Venture Beat‘s Dean Takahashi interviewed Richard Bartle last month about quitting. Bartle, a professor at the University of Essex, studies gaming and the behavior of gamers, and has had a large impact on the science of game design. From “Game academic Richard Bartle investigates why players quit games”:
The ideas are hypothetical at this point, and he jokingly said he thinks others will shoot them down in flames. But Bartle came up with an interesting array of reasons why players quit playing games. Games might be too easy — or too hard. Players might see too many flaws, or they might see a better game come along. They may have failed to engage with an experience because it was boring; it had no story; it was too complicated; or many other reasons. Here are the slides from his talk.
Finally, in the most cyberpunk news you’ll read this month, Wired reports that “Biohackers Encoded Malware in a Strand of DNA”. As with any computer system, inputs to gene sequencing software are an attack vector, and there is definitely a Shadowrun scenario or two in this article:
In new research they plan to present at the USENIX Security conference on Thursday, a group of researchers from the University of Washington has shown for the first time that it’s possible to encode malicious software into physical strands of DNA, so that when a gene sequencer analyzes it the resulting data becomes a program that corrupts gene-sequencing software and takes control of the underlying computer. While that attack is far from practical for any real spy or criminal, it’s one the researchers argue could become more likely over time, as DNA sequencing becomes more commonplace, powerful, and performed by third-party services on sensitive computer systems. And, perhaps more to the point for the cybersecurity community, it also represents an impressive, sci-fi feat of sheer hacker ingenuity.

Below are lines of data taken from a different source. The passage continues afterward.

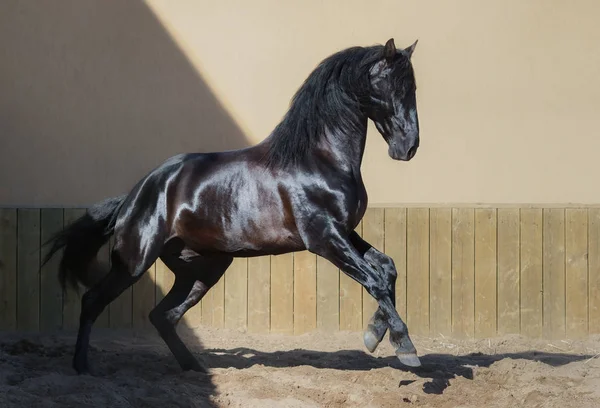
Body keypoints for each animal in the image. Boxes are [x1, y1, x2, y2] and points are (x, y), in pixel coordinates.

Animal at [42, 37, 422, 372]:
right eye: (393, 86)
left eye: (413, 88)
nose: (409, 147)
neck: (320, 159)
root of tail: (135, 195)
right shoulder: (324, 238)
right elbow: (374, 280)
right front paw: (404, 346)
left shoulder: (344, 232)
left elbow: (387, 268)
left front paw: (374, 336)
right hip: (134, 263)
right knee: (93, 301)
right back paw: (82, 366)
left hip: (202, 268)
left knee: (163, 316)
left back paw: (194, 368)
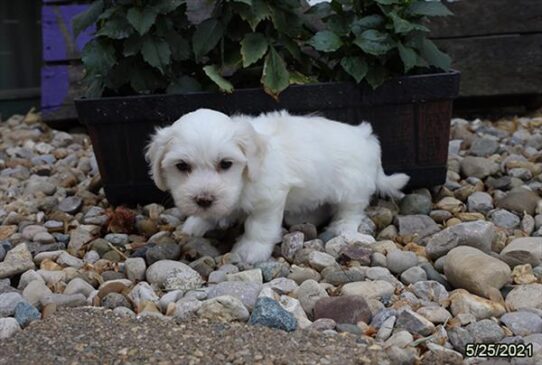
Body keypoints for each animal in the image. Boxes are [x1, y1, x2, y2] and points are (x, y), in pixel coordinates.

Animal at [147, 107, 410, 262]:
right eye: (182, 166)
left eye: (226, 164)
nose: (203, 200)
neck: (244, 178)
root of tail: (367, 138)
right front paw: (198, 222)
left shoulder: (269, 198)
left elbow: (258, 226)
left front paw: (251, 250)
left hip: (351, 187)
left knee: (351, 210)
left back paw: (341, 227)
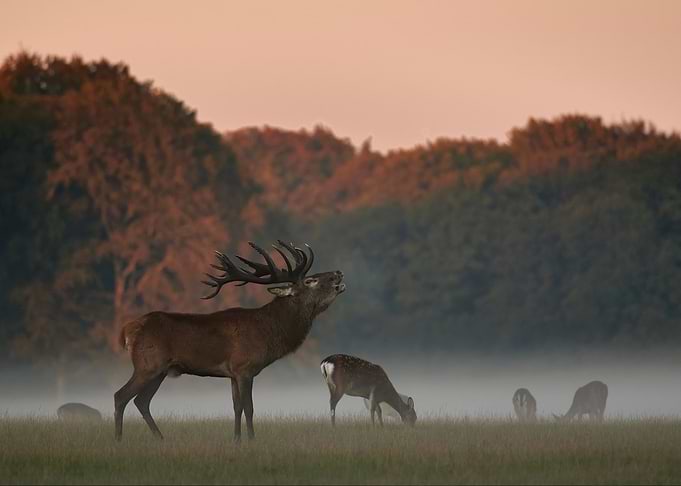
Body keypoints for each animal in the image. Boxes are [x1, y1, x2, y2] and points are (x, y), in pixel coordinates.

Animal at [114, 240, 345, 443]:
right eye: (310, 281)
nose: (338, 273)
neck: (268, 332)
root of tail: (127, 330)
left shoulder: (233, 373)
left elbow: (237, 407)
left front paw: (236, 440)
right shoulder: (245, 367)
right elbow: (249, 408)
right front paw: (252, 440)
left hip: (160, 370)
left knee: (141, 401)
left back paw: (160, 438)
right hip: (147, 364)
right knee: (121, 395)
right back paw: (118, 440)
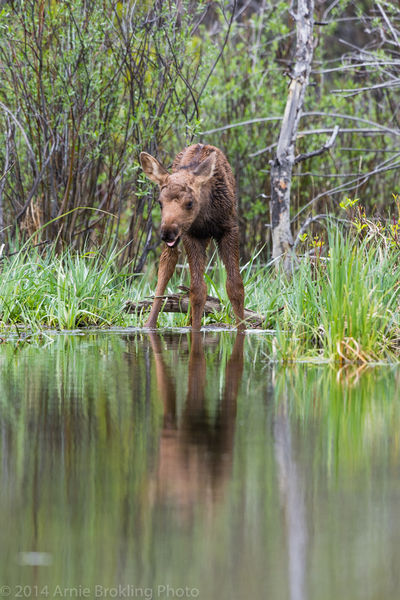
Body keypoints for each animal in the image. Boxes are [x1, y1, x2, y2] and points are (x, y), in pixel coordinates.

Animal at [141, 144, 247, 332]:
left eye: (189, 203)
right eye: (160, 203)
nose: (167, 233)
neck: (205, 215)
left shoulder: (229, 229)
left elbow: (235, 285)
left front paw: (242, 328)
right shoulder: (191, 234)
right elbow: (198, 290)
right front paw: (195, 330)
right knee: (166, 267)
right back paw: (150, 324)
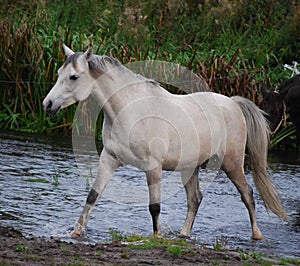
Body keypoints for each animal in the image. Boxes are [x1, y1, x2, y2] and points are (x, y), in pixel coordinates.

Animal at [42, 44, 288, 240]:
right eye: (59, 72)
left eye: (74, 77)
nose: (48, 104)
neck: (129, 109)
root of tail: (234, 103)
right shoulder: (109, 159)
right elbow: (93, 196)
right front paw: (76, 231)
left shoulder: (153, 167)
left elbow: (154, 207)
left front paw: (157, 236)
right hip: (190, 167)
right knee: (195, 199)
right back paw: (183, 235)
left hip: (232, 163)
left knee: (247, 194)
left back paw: (257, 235)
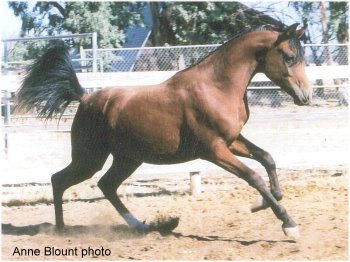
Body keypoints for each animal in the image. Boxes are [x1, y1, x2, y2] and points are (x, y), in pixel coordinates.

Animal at [16, 23, 312, 238]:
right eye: (289, 57)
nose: (306, 97)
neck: (216, 86)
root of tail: (85, 98)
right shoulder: (214, 150)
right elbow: (254, 176)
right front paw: (288, 223)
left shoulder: (231, 141)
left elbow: (267, 158)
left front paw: (265, 202)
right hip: (89, 159)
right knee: (59, 180)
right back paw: (60, 230)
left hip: (127, 159)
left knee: (106, 185)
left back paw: (141, 226)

“We know that if an adversary has control over the data a computer is processing, it can potentially take over that computer,” says Tadayoshi Kohno, the University of Washington computer science professor who led the project, comparing the technique to traditional hacker attacks that package malicious code in web pages or an email attachment. “That means when you’re looking at the security of computational biology systems, you’re not only thinking about the network connectivity and the USB drive and the user at the keyboard but also the information stored in the DNA they’re sequencing. It’s about considering a different class of threat.”